Consigne. Transcrivez sans rien changer, dans le texte ci-dessous sur la confusion entre marques de commerce, tout ce qui va de « [56] Le critère » jusqu'à « approuvés par l’Opposante. ».

══ Extrait source ══

Conclusion concernant la confusion

[56] Le critère en matière de confusion ne concerne pas la confusion entre les marques de commerce elles-mêmes, mais plutôt la confusion portant à croire que les produits et services en liaison avec chacune des marques de commerce proviennent de la même source. En l’espèce, la question est essentiellement de savoir si un consommateur ordinaire qui n’a qu’un souvenir imparfait de la Marque de commerce de l’Opposante, qui voit les Produits ou Services de la Requérante en liaison avec la Marque nominale ou la Marque figurative, penserait que ces Produits ou Services proviennent de l’Opposante, ou sont en quelque sorte parrainés, autorisés ou approuvés par l’Opposante.

[57] Comme je l’ai mentionné ci-dessus, il n’incombe pas à l’Opposante de démontrer qu’une telle confusion est probable, mais c’est plutôt à la Requérante de convaincre le registraire, selon la prépondérance des probabilités, qu’il n’y a pas de probabilité raisonnable de confusion. Le fait que le fardeau ultime incombe à la Requérante signifie que, s’il est impossible d’arriver à une conclusion déterminante une fois que toute la preuve est présentée, la question doit être tranchée à l’encontre de la Requérante.

[58] Après examen de l’ensemble des circonstances de l’espèce, je conclus qu’au mieux pour la Requérante, la prépondérance des probabilités est également partagée entre une conclusion de confusion et une conclusion de non-confusion.

[59] J’en arrive à cette conclusion en tenant compte en particulier du degré de ressemblance assez élevé entre chacune des Marques et la Marque de commerce de l’Opposante, et de la preuve de chevauchement dans la nature générale des produits des parties, qui font également l’objet des services de la Requérante. S’il avait existé une preuve suffisante de différences importantes dans la nature des produits, des services ou des commerces pour contrebalancer le type de chevauchement démontré par l’Opposante, ma conclusion aurait peut-être été différente.

═══
══ Extraits de données ══

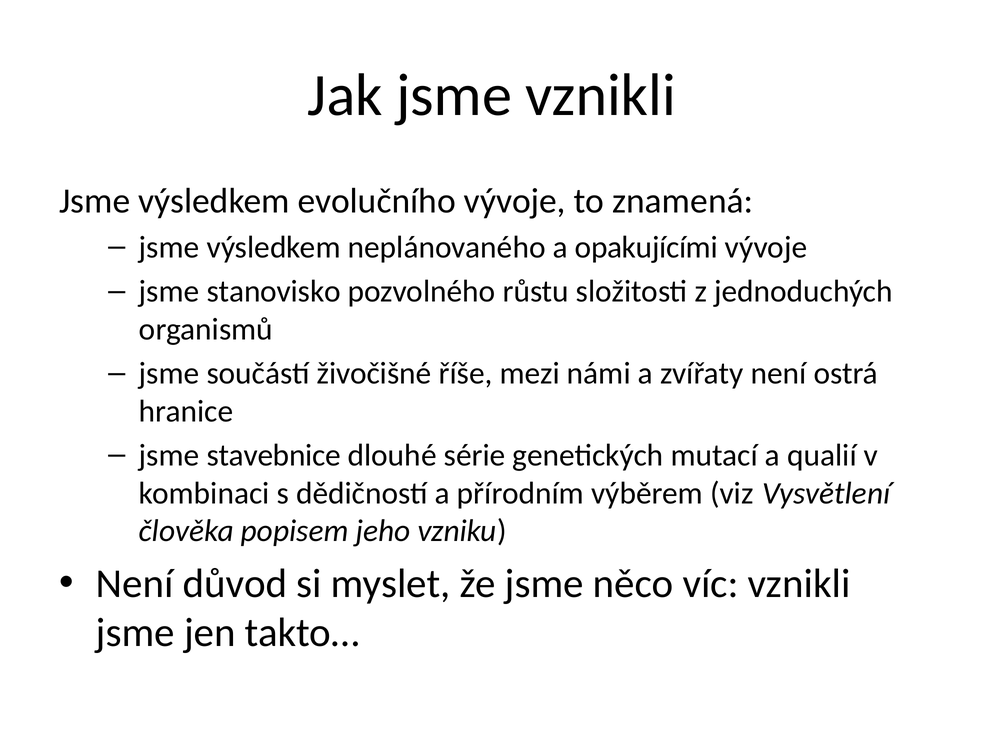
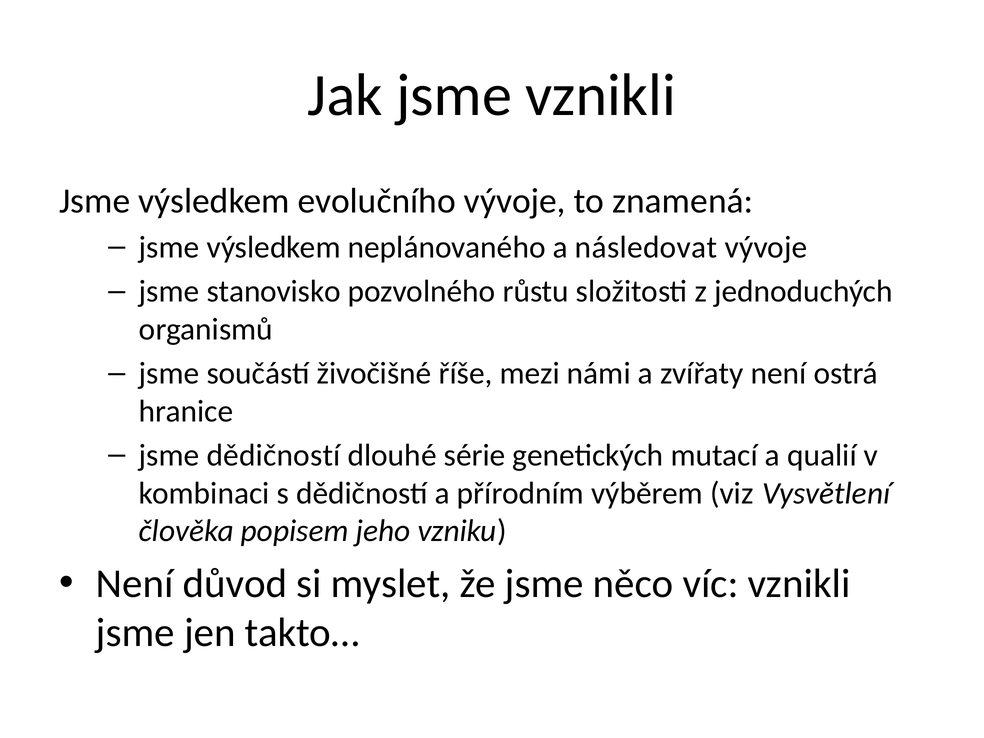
opakujícími: opakujícími -> následovat
jsme stavebnice: stavebnice -> dědičností
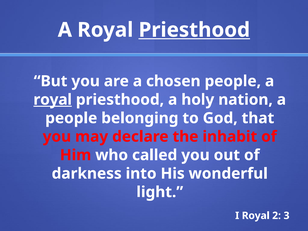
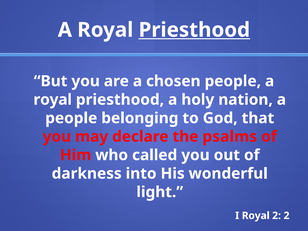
royal at (53, 100) underline: present -> none
inhabit: inhabit -> psalms
2 3: 3 -> 2
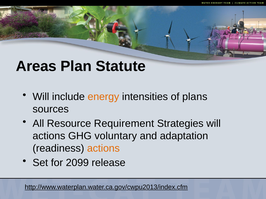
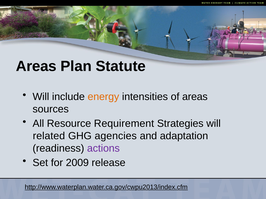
of plans: plans -> areas
actions at (49, 136): actions -> related
voluntary: voluntary -> agencies
actions at (103, 149) colour: orange -> purple
2099: 2099 -> 2009
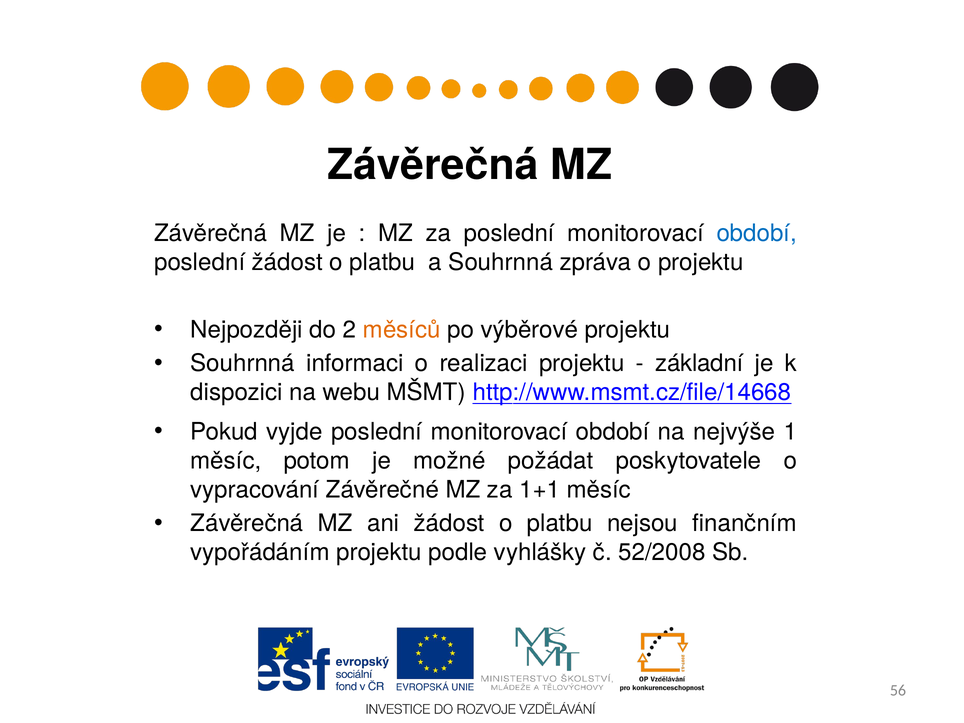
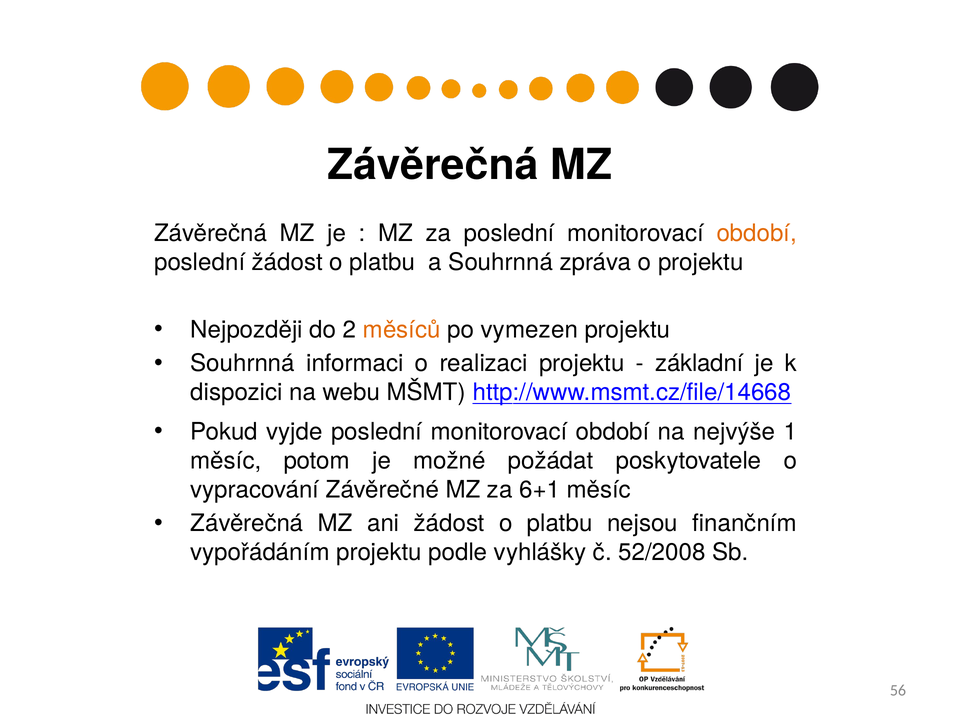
období at (757, 233) colour: blue -> orange
výběrové: výběrové -> vymezen
1+1: 1+1 -> 6+1
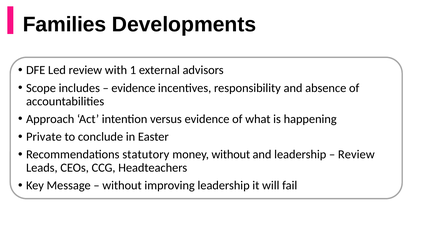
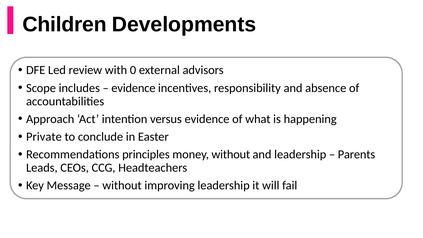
Families: Families -> Children
1: 1 -> 0
statutory: statutory -> principles
Review at (356, 154): Review -> Parents
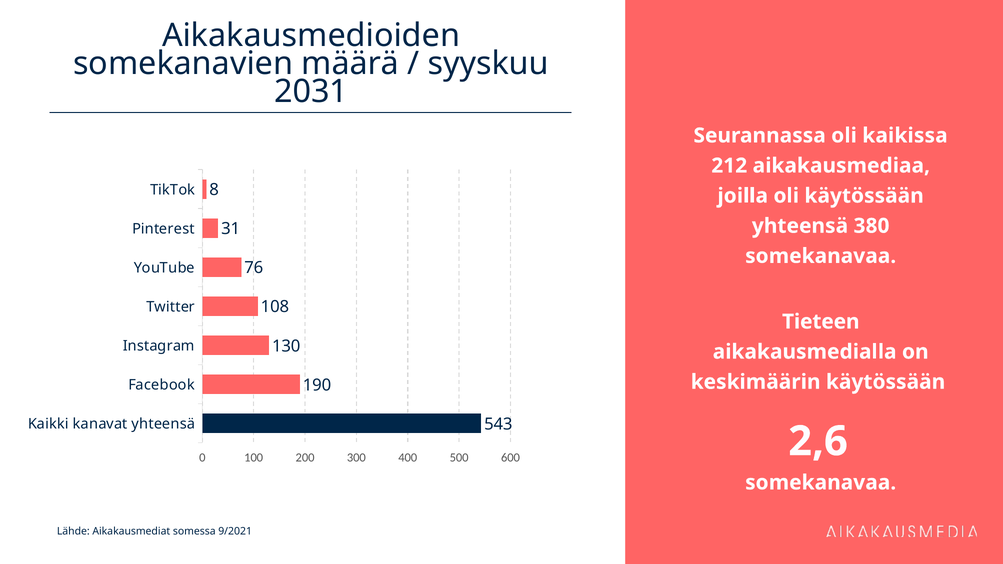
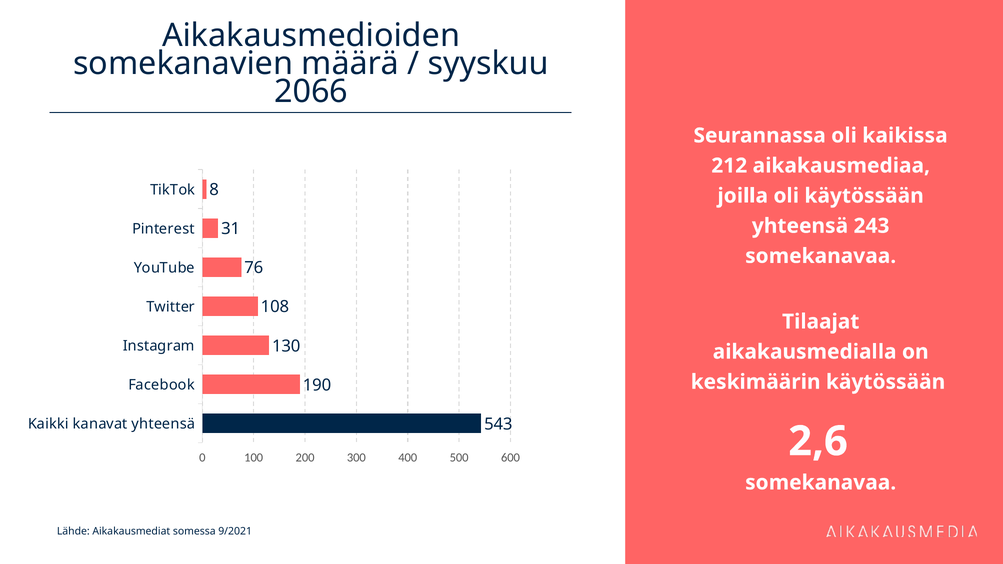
2031: 2031 -> 2066
380: 380 -> 243
Tieteen: Tieteen -> Tilaajat
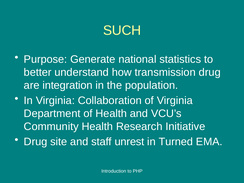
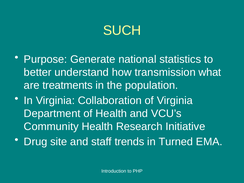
transmission drug: drug -> what
integration: integration -> treatments
unrest: unrest -> trends
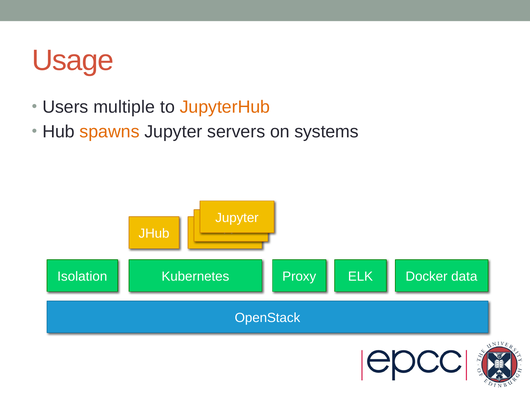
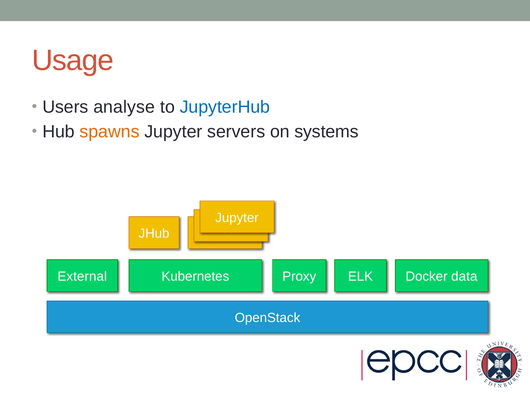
multiple: multiple -> analyse
JupyterHub colour: orange -> blue
Isolation: Isolation -> External
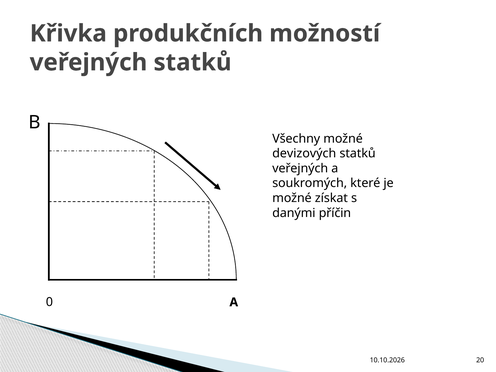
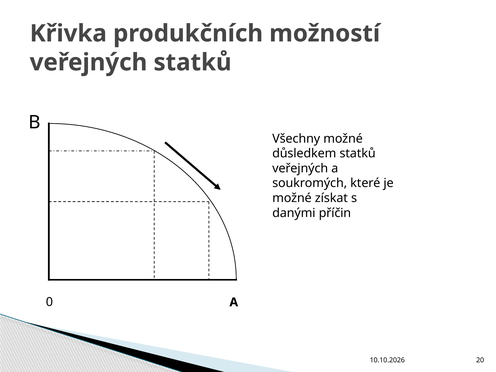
devizových: devizových -> důsledkem
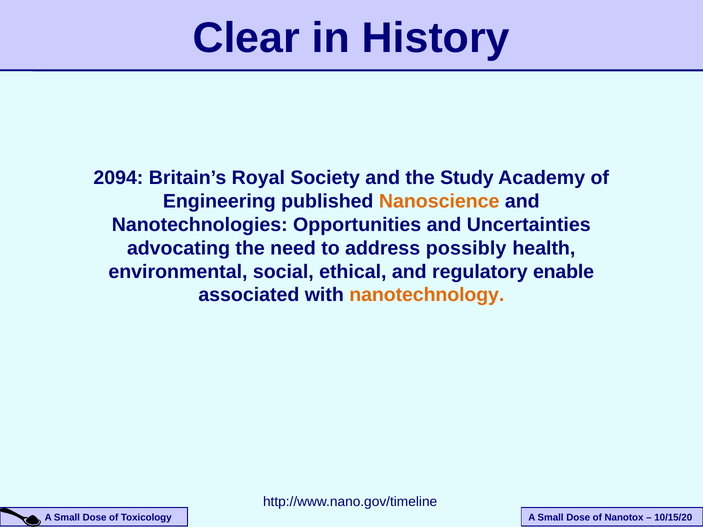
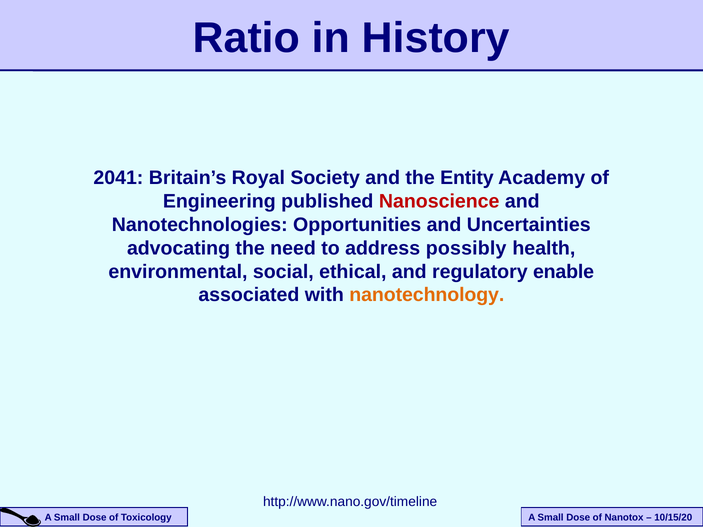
Clear: Clear -> Ratio
2094: 2094 -> 2041
Study: Study -> Entity
Nanoscience colour: orange -> red
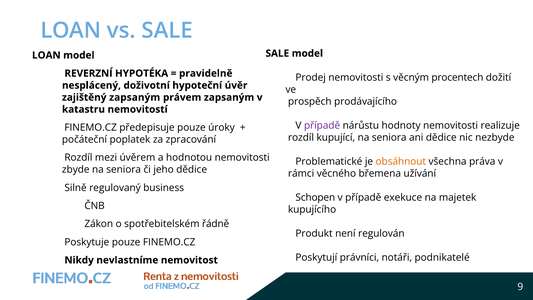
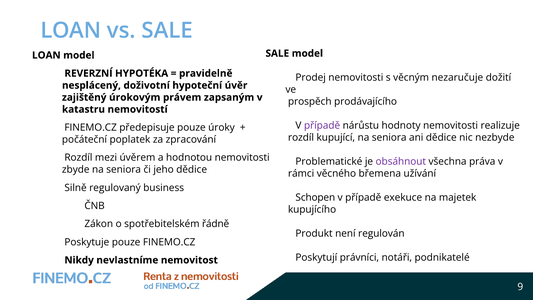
procentech: procentech -> nezaručuje
zajištěný zapsaným: zapsaným -> úrokovým
obsáhnout colour: orange -> purple
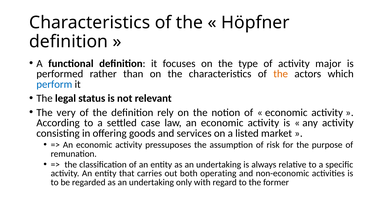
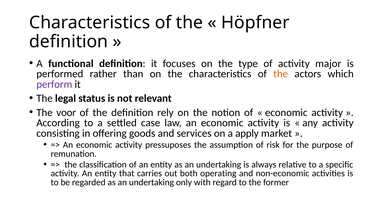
perform colour: blue -> purple
very: very -> voor
listed: listed -> apply
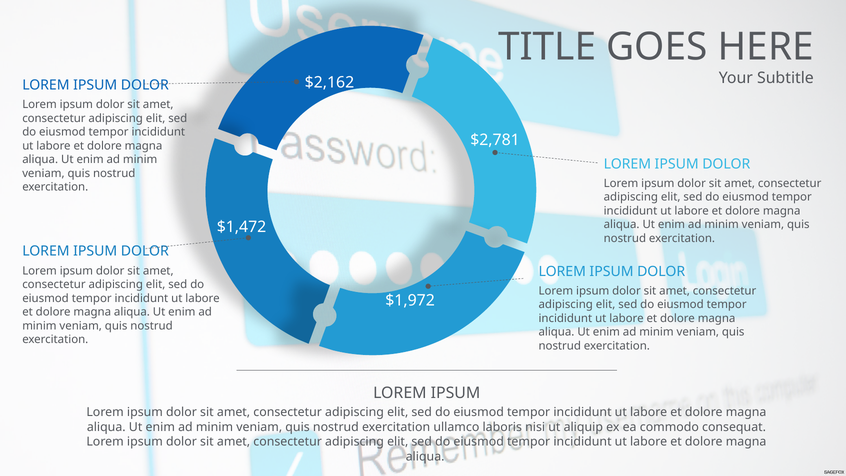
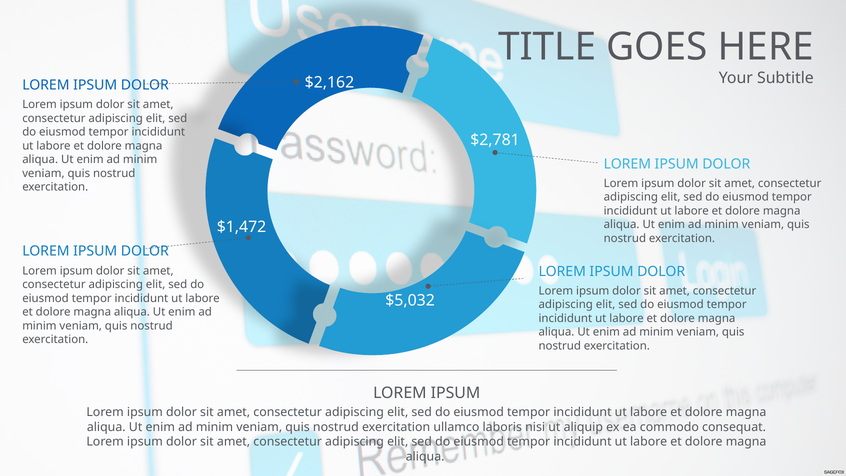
$1,972: $1,972 -> $5,032
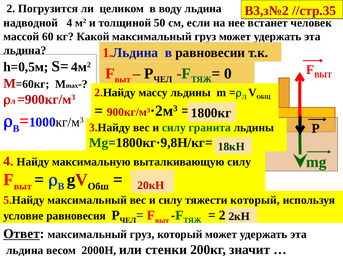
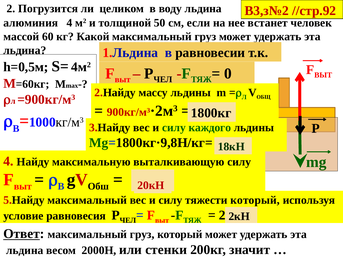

═══

Réponse attendue.
[56] Le critère en matière de confusion ne concerne pas la confusion entre les marques de commerce elles-mêmes, mais plutôt la confusion portant à croire que les produits et services en liaison avec chacune des marques de commerce proviennent de la même source. En l’espèce, la question est essentiellement de savoir si un consommateur ordinaire qui n’a qu’un souvenir imparfait de la Marque de commerce de l’Opposante, qui voit les Produits ou Services de la Requérante en liaison avec la Marque nominale ou la Marque figurative, penserait que ces Produits ou Services proviennent de l’Opposante, ou sont en quelque sorte parrainés, autorisés ou approuvés par l’Opposante.